Director of Campus Recreation Scott Haines not only talked about how Castaneda had access to the SERC, but he also cleared up some misunderstandings from other publications.

“Castaneda didn’t pretend he was a student when he went to the SERC,” Haines said. “He was pretending that he was a Brockport student over social media but he didn’t need to in order to get into the SERC.”

Castaneda could not have gotten into the SERC by pretending he is a current student at the college. This is because students are required to swipe their identification cards in order to get into the SERC, which Castaneda did not have.

Additionally, Castaneda had to check off he was a felon before gaining access to the SERC, not that he was a sex offender as some media outlets are reporting. 

“He had to check off that he was a felon,” Haines said. “He did not do so about 12 times, which is why he has 12 accounts of falsifying records to the police.”

The process of obtaining a day pass is similar to getting a gym membership in any other community gym. 

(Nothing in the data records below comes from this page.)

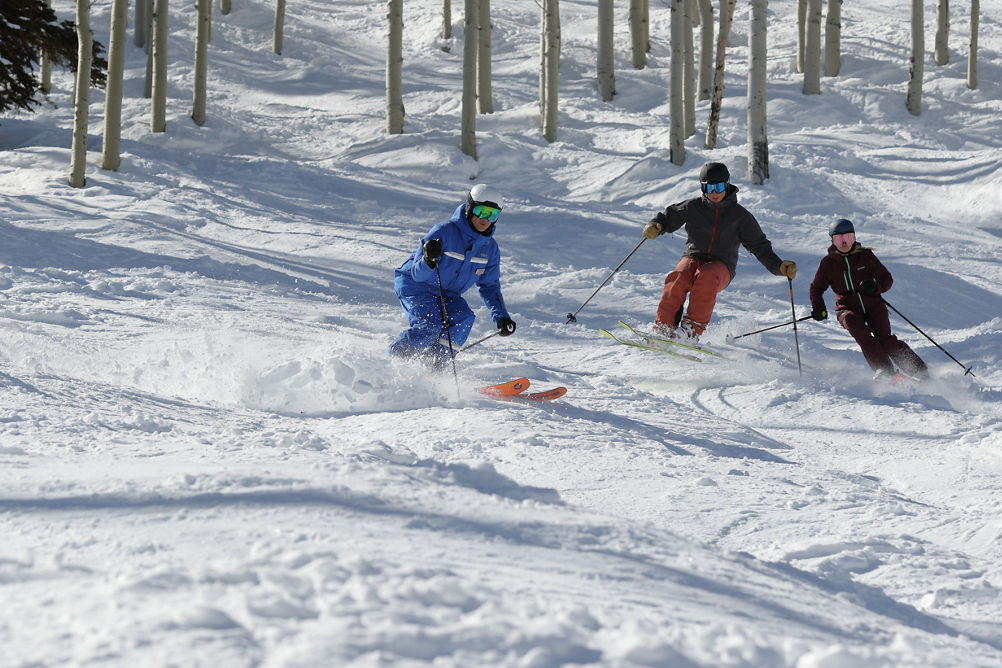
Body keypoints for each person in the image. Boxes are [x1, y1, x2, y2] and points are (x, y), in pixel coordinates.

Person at [641, 162, 797, 343]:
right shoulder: (693, 207)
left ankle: (691, 330)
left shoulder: (740, 216)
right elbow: (670, 216)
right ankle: (663, 328)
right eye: (709, 188)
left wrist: (779, 267)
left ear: (727, 185)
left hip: (722, 266)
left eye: (719, 187)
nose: (714, 193)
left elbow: (760, 246)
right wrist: (656, 225)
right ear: (703, 188)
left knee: (706, 276)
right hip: (693, 256)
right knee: (678, 277)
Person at [387, 184, 516, 369]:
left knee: (464, 318)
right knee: (429, 327)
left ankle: (434, 368)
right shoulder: (444, 232)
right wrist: (428, 260)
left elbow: (489, 286)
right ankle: (391, 363)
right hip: (416, 285)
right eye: (481, 211)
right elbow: (417, 273)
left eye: (492, 214)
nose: (485, 219)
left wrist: (501, 317)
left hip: (447, 294)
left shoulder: (490, 249)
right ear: (471, 208)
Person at [809, 218, 928, 381]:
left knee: (886, 339)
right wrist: (818, 307)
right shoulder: (828, 264)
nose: (844, 242)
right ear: (832, 241)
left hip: (873, 304)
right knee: (858, 329)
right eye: (839, 239)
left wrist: (876, 287)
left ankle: (919, 370)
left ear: (854, 237)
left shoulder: (865, 256)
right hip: (847, 308)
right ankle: (884, 370)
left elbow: (886, 279)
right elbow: (816, 288)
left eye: (848, 237)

“In order to get a day pass you have to come in and fill out an application and health questionnaire,” Haines said. “We don’t have the ability to do background checks on everyone.”

The SERC wasn’t notified of Castaneda’s attendance at the gym too long before March 26.

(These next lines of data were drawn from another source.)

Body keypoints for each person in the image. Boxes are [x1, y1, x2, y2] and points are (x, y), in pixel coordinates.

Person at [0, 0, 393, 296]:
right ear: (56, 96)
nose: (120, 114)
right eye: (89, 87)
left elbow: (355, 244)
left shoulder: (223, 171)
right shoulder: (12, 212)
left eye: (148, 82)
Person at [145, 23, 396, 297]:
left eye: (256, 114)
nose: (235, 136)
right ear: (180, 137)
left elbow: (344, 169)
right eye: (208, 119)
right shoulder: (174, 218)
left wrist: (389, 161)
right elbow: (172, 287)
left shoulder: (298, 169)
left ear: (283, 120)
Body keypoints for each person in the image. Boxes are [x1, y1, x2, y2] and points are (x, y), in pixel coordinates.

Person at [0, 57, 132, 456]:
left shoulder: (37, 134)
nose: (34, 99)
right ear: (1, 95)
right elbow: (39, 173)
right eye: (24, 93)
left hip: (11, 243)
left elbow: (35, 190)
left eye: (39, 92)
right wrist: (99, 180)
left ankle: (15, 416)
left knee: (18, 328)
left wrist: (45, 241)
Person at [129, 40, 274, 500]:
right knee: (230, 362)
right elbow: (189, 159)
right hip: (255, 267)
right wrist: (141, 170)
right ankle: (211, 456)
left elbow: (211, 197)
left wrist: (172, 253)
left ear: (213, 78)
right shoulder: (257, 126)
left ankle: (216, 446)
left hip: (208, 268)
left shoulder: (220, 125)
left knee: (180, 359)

“We only found out about Casteneda’s attendance at the SERC the Wednesday or Thursday before he was arrested,” Haines said. “When they [the NYS and Brockport police] asked us to pull his records, with our software pack we were able to track it down pretty easily thanks to new technology.”

Chief of University Police Daniel Vasile wrote in an email that, while the investigation was cooperative, the New York State Police were in charge.

“My colleagues in the New York State Police Department Campus Sexual Assault Victims Unit took the lead on this investigation, as it took place outside the jurisdiction of University Police,” Vasile wrote. “I’d refer you to them for any questions you have regarding this particular investigation.”

Deanna Cohen, the Senior Public Information Specialist in the Campus Sexual Assault Victims Unit for the New York State Police Public Information Office explained that they were not able to speak on the topic as they are still actively investigating this crime. 

“Due to the fact that some of the investigation is still ongoing, we cannot discuss it,” Cohen said. “The press release which outlines details of the case is posted on the New York State Police newsroom at nyspnews.com.” 

This press release will be updated with any future information on the matter.